Child actress Ann Jillian, whose mother grew up in Russia and was Lithuanian, felt a kinship with Natalie, sensing an ineffable sadness, a “br
ooding,” that touched her. “Children can have a sense in that way. On the top there was this wonderful giggle she had that was so endearing and delightful, but her eyes said something else.”
As it had been since she was a child, Natalie’s star shone in the quiet, poignant moments, such as when, as the young Louise, she tenderly sang “Little Lamb.” Jillian recalls Natalie being terribly nervous beforehand, “and Mervyn had to tell her, ‘Everything’s gonna be fine.’ He comforted her in telling her that exactly what she was feeling was exactly what was needed for that scene.”
Natalie brought all the pathos of her lost childhood to the song, touching Jillian. “Because it was such a plaintive little song.
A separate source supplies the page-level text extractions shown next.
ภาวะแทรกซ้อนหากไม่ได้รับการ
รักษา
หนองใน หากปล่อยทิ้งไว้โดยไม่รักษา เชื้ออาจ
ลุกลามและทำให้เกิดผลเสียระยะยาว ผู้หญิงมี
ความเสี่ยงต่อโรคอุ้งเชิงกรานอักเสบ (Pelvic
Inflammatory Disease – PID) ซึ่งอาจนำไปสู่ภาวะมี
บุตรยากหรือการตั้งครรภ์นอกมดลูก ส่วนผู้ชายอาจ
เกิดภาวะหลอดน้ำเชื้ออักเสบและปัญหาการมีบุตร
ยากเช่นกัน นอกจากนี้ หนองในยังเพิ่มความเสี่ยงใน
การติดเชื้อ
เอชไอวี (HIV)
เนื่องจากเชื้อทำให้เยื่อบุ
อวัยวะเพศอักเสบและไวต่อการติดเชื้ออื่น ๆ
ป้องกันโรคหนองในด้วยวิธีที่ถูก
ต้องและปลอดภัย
You know: ‘I wonder how old I am, do you think I’ll get my wish, little lamb, little lamb, I wonder how old I am.’ And then the little breath that she took at the end—’little lamb…’—on a sustained note, and the way her voice kind of trailed off and slightly, almost very delicately, broke off.”
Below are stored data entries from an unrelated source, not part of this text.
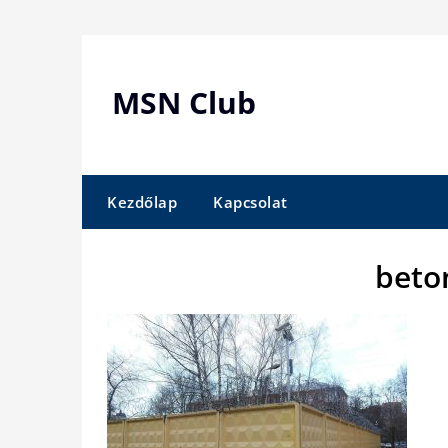
Skip
to
content
MSN Club
Kezdőlap
Kapcsolat
beto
Jillian could sense “there was so much more behind that. You could feel the depths from where she was bringing it. She was very childlike, and I could tell she was calling up certain things, like what comes earlier:
Little cat, little cat, and why do you look so blue
When somebody pets you? Or is it your birthday, too?”
“I think she had to come to grips that she was a used child star who missed out on a childhood,” Lana said later of Natalie’s experience on Gypsy. “The resentment toward my mom for all the pushing and the long hours and the this and the that.”
Watching from the wings, as she had since Natalie was six, on Tomorrow Is Forever, stood Mud, fixing her compelling gaze on her star, unfazed by the tear in her daughter’s voice singing “Little Lamb,” or the anguish behind her eyes.